In vivo role of HMGB1 in endotoxemia and bacterial infection (IRC5P.454)

Abstract

Abstract High-mobility group box protein 1 is nuclear protein conserved among almost all eukaryotic cells. HMGB1 is thought to be a danger signal mediator when it is released both actively from activated immune cells and passively from dead cells into extracellular milieu upon pathogen infections or sterile inflammations. Released HMGB1 act as an inflammatory cytokine and promote inflammatory disorders. However, in vivo function of HMGB1 is still elusive since Hmgb1 gene-deficient mice are lethal. In this study, by using Hmgb1 gene conditional knockout mice which we have established recently, we examined the role of HMGB1 in innate immune responses and inflammation in vivo.
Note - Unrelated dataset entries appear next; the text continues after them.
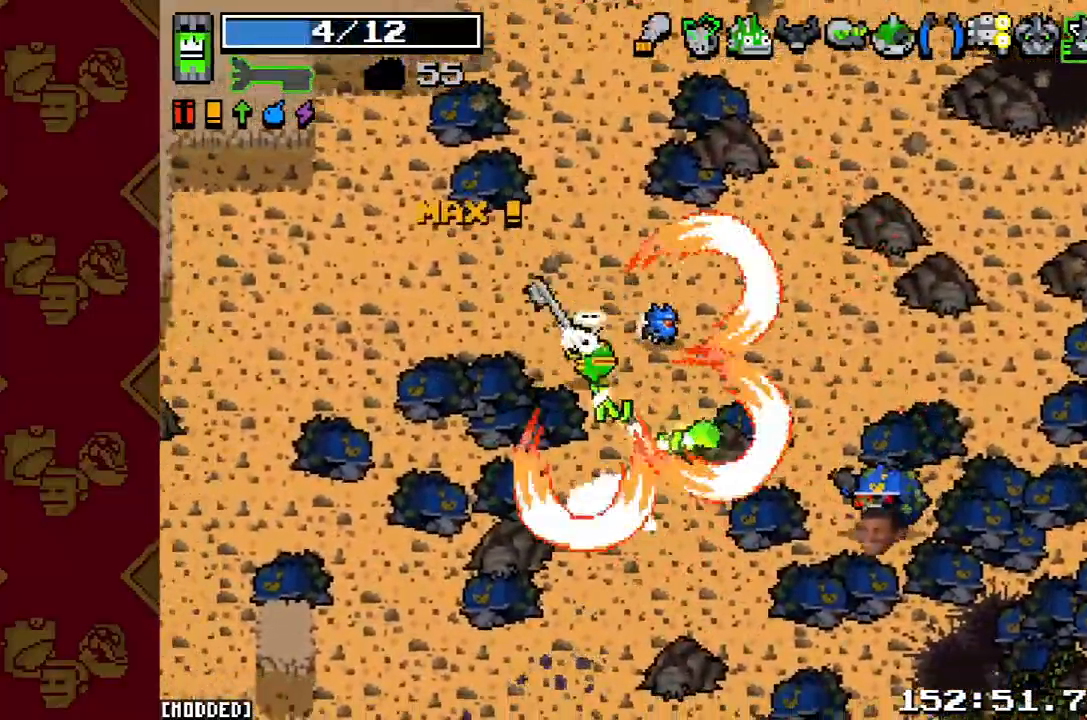
{"buttons": [], "left_stick": "up-right", "right_stick": "right", "button_events": [[100, "R2", "up"], [367, "R2", "down"], [500, "R2", "up"]]}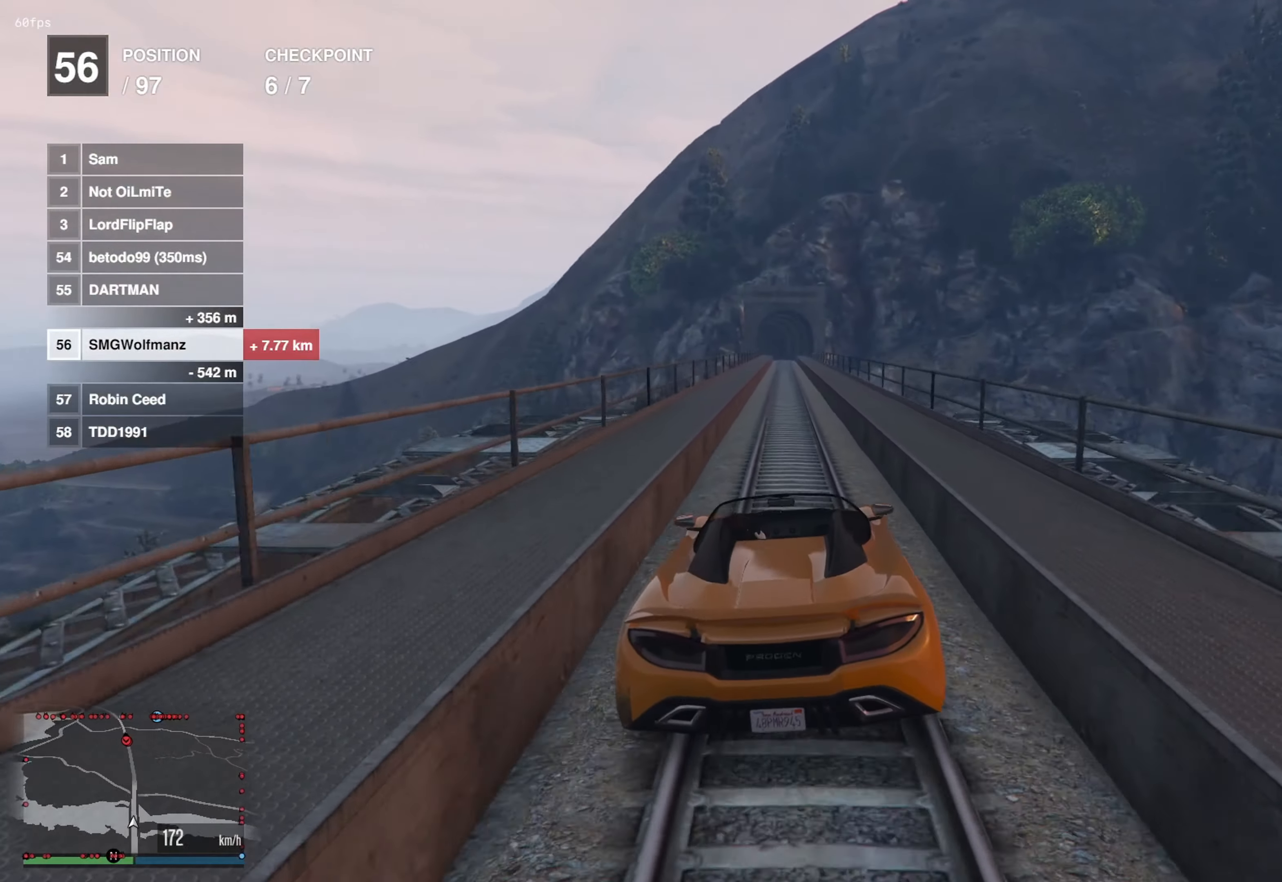
Gameplay with a controller (PlayStation layout); each line is a JSON object with the inputs held at the frame after it. "events" lists button and stick changes between this image and that frame as [ms after this image, input, new state], when the widget could be followed in between.
{"buttons": ["R2"], "left_stick": "left", "right_stick": "center", "events": [[233, "left_stick", "center"], [500, "left_stick", "left"]]}
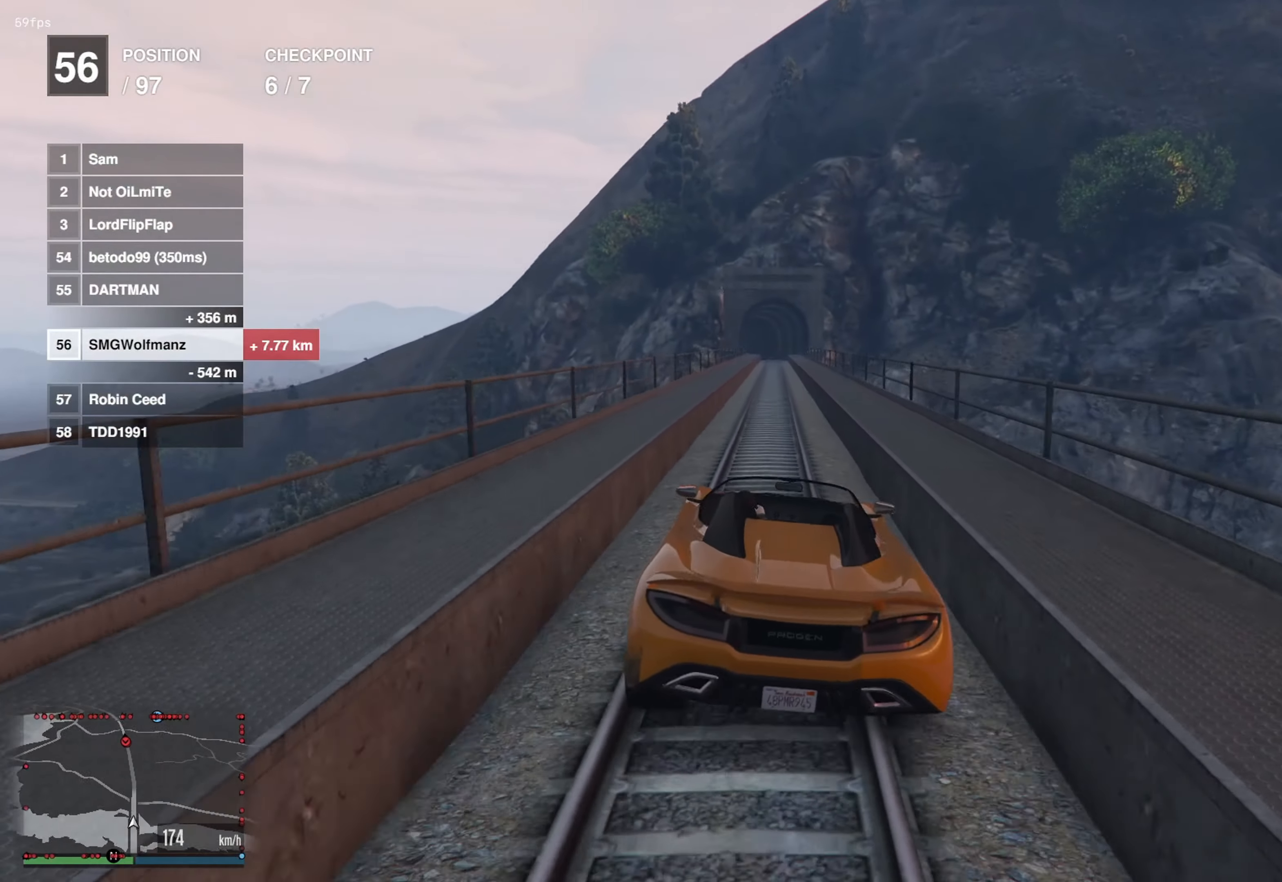
{"buttons": ["R2"], "left_stick": "center", "right_stick": "center", "events": [[84, "left_stick", "center"], [251, "left_stick", "right"], [334, "left_stick", "center"]]}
We successfully generated Hmgb1fl/flLysM-Cre+ mice because it has been reported that HMGB1 is released from myeloid cells. They developed without significant anomaly and HMGB1 is deleted from macrophages. Interestingly, we observed that, in LPS induced endotoxin shock model, Hmgb1fl/flLysM-Cre+ mice became more sensitive while plasma HMGB1 level of Hmgb1fl/flLysM-Cre+ mice is comparable with wild-type control. These mice also became more susceptible to bacterial infection. In this poster session, we would like to discuss these and recent data further.